==== SOURCE EXTRACT ====

Both surfaces pull from the same usage_logs table that's been recording every LLM call since you signed up. There's no separate "skills cost" meter; it's just the same usage logs filtered by metadata.skill_id.
Anthropic Skill Creator vs Prompt Assay
Anthropic ships a Skill Creator that walks you through scaffolding a SKILL.md inside Claude. It's a great starting point. But it doesn't tell you how the Skill behaves on GPT or Gemini, doesn't score discovery against non-trigger probes, and doesn't give you a public report you can link from a README. Use both:
| Use the Anthropic Skill Creator when... | Use Prompt Assay when... |
|---|---|
| You're scaffolding a brand-new Skill from a natural-language description and want Claude to draft the frontmatter and body. | You have a SKILL.md already (drafted, imported, or downloaded from the Anthropic skills repo) and need to know how reliably it activates and adheres across providers. |
| You only target Claude and you trust Claude's own discovery routing. | You target two or more of Claude / GPT / Gemini and need cross-provider consistency scoring. |
| You want a single conversational tool to draft and iterate without leaving Claude. | You want versioning + diff + restore, a six-dimension scorecard, a 19-rule linter with security tier, and a public Skill Report with a README badge. |
Most teams import the Anthropic Skill Creator's output into Prompt Assay, run a Behavioral Eval to confirm cross-provider behavior, then iterate on the dimensions that score below 8. The two tools are complementary, not competitive.

==== DATA SECTION ====

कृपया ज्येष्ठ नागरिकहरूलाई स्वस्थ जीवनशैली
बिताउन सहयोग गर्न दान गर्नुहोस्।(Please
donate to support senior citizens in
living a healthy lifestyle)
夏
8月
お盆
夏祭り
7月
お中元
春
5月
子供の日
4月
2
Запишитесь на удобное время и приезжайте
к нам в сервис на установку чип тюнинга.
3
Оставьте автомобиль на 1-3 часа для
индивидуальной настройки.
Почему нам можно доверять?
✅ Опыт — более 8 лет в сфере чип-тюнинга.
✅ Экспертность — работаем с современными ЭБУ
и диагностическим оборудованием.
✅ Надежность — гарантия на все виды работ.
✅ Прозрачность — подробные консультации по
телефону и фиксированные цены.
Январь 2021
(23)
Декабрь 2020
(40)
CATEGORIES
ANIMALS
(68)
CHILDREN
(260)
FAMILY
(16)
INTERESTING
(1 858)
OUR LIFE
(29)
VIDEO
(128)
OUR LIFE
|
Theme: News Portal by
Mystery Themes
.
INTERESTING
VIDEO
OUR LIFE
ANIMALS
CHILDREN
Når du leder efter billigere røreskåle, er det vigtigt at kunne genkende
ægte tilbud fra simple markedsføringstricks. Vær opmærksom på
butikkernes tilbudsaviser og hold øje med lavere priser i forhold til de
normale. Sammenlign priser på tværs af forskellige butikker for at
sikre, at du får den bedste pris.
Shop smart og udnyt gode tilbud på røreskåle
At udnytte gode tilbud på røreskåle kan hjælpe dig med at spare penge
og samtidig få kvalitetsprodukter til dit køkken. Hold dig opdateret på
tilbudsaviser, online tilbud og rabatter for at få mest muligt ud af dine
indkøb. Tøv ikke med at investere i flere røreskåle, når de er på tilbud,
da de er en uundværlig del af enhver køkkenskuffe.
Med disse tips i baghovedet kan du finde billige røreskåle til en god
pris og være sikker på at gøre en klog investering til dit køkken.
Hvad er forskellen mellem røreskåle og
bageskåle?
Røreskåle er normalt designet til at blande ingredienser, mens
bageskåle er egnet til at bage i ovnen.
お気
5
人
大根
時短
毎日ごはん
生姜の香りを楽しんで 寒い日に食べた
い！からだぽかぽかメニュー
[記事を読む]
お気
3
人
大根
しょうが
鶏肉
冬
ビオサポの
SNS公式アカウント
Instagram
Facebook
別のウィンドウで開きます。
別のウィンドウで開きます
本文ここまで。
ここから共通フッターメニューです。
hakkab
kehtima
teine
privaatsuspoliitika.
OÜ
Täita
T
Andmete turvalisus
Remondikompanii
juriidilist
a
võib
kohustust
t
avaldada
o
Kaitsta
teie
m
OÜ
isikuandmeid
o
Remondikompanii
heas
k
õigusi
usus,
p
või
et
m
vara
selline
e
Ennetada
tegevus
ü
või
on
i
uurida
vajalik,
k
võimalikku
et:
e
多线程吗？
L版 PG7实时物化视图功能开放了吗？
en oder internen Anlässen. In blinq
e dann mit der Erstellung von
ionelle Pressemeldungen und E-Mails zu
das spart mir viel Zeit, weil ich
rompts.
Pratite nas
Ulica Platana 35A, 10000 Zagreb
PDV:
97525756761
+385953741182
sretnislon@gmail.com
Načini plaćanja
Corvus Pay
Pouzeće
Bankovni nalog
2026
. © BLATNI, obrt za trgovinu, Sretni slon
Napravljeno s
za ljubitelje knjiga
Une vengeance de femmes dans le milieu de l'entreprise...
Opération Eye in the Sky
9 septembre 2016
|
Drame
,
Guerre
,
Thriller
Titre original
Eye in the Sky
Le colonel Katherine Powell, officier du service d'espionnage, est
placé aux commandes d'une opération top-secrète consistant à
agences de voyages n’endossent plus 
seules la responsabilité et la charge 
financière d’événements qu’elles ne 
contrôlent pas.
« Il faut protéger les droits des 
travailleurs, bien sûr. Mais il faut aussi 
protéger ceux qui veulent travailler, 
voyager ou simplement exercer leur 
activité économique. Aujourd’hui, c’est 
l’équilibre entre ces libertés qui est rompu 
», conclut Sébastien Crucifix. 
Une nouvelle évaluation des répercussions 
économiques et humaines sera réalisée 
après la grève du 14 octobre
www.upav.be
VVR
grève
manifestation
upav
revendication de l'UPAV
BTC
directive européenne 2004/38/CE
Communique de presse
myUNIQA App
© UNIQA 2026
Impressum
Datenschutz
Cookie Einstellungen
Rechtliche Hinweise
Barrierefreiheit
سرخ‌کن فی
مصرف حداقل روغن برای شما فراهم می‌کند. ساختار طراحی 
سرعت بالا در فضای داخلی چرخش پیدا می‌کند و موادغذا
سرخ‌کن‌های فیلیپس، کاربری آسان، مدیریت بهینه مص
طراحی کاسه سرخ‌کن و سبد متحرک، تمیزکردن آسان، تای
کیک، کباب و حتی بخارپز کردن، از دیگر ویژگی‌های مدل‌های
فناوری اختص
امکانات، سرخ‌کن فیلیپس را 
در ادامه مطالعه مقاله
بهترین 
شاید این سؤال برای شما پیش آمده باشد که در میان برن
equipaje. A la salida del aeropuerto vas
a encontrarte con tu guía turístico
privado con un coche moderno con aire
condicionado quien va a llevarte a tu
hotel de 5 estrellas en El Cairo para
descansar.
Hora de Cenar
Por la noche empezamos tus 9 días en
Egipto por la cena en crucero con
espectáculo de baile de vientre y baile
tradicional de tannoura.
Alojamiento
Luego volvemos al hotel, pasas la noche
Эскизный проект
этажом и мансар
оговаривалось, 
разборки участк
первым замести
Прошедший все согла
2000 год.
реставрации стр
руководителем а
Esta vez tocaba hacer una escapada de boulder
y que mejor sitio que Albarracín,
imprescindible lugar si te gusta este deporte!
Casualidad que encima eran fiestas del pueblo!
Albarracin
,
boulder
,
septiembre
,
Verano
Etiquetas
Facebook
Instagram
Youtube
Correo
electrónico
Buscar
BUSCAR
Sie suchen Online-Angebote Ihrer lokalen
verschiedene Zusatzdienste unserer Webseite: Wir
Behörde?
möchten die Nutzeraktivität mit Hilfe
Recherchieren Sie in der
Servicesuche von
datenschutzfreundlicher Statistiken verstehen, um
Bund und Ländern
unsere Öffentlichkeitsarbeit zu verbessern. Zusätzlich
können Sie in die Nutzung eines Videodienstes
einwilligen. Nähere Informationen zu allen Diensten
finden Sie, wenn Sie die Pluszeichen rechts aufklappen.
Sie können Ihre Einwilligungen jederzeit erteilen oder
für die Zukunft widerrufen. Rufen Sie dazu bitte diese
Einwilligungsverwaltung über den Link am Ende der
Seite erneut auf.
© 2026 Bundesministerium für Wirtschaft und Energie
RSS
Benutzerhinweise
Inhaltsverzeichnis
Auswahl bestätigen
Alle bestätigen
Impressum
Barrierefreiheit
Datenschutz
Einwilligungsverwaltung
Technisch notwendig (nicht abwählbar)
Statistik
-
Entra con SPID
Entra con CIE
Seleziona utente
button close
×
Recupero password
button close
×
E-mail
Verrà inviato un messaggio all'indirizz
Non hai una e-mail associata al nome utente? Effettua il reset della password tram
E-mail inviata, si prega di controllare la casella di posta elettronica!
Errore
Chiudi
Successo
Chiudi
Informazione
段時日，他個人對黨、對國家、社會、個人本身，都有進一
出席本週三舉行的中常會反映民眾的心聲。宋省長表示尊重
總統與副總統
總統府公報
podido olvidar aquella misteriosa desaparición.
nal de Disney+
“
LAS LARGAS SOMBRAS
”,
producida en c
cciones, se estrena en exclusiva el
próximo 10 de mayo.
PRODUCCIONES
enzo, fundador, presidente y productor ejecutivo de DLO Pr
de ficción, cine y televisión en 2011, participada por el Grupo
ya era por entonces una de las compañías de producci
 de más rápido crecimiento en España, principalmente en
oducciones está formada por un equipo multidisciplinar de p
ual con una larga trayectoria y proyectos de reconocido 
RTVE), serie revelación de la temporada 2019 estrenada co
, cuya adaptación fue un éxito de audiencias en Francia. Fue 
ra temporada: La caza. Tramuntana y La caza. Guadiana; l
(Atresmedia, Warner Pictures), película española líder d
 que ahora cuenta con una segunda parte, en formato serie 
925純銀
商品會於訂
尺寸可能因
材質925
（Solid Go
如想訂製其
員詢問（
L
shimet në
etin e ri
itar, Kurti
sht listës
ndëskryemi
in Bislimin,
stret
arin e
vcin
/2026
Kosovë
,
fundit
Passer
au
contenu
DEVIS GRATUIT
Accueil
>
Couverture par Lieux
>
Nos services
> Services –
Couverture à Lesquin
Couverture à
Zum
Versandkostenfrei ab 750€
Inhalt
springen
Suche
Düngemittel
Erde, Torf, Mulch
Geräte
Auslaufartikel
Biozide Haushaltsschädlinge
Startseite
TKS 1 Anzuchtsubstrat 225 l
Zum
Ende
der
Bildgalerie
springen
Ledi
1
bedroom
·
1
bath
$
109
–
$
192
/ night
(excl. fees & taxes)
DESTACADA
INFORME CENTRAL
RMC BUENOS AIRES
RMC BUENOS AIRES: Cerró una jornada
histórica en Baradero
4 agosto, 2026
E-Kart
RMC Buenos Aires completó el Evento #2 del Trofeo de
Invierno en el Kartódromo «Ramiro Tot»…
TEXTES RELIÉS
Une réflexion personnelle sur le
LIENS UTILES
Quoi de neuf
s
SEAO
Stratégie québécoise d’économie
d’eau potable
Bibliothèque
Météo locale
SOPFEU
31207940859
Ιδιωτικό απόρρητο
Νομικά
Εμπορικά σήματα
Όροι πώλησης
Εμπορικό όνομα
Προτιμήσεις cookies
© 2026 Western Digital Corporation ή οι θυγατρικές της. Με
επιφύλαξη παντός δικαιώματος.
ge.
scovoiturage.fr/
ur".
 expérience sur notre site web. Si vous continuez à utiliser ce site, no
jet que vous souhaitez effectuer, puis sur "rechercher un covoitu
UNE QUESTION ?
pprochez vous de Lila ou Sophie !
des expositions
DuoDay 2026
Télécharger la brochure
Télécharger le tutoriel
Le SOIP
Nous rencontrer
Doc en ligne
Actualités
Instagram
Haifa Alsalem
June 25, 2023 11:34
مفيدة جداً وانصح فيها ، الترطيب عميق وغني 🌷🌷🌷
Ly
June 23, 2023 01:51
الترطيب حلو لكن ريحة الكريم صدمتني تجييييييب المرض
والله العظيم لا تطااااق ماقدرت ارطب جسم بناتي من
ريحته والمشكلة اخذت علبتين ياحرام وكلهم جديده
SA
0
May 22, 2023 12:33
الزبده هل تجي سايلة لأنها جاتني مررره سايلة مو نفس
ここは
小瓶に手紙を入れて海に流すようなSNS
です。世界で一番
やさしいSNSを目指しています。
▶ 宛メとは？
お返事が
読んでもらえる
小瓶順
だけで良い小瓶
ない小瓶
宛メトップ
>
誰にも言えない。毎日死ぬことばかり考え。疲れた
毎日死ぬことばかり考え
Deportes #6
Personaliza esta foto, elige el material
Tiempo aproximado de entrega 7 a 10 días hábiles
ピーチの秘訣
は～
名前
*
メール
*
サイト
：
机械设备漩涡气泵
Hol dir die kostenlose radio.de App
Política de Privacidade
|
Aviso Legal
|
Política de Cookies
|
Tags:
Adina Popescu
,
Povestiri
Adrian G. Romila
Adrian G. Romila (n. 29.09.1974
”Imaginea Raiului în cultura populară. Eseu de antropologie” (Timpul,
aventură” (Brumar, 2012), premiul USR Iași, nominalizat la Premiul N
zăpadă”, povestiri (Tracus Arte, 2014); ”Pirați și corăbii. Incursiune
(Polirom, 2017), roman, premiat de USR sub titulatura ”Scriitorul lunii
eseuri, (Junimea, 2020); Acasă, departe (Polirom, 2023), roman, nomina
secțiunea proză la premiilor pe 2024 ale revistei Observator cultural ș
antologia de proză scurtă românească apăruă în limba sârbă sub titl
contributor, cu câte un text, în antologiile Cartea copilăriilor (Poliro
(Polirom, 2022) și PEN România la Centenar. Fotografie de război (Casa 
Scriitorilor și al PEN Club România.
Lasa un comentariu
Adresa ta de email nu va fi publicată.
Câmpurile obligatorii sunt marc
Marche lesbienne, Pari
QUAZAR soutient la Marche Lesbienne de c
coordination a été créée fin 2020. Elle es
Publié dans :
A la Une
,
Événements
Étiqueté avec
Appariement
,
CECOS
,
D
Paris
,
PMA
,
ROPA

====

*PROMPT A:*
In the Skill Creator comparison, how many rules does Prompt Assay's linter have?
*PROMPT B:*
Can you rewrite the paragraph in the Skill Creator comparison that begins "Anthropic ships a Skill Creator" as a short list of its main points?
The records are separate material, apart from the text about the Skill Creator.

*RESPONSE AREA A:*
19 rules, with a security tier.

*RESPONSE AREA B:*
- Anthropic's Skill Creator guides you through scaffolding a SKILL.md inside Claude and is a great starting point.
- It doesn't show how the Skill behaves on GPT or Gemini.
- It doesn't score discovery against non-trigger probes.
- It doesn't give you a public report you can link from a README.
- Use both tools.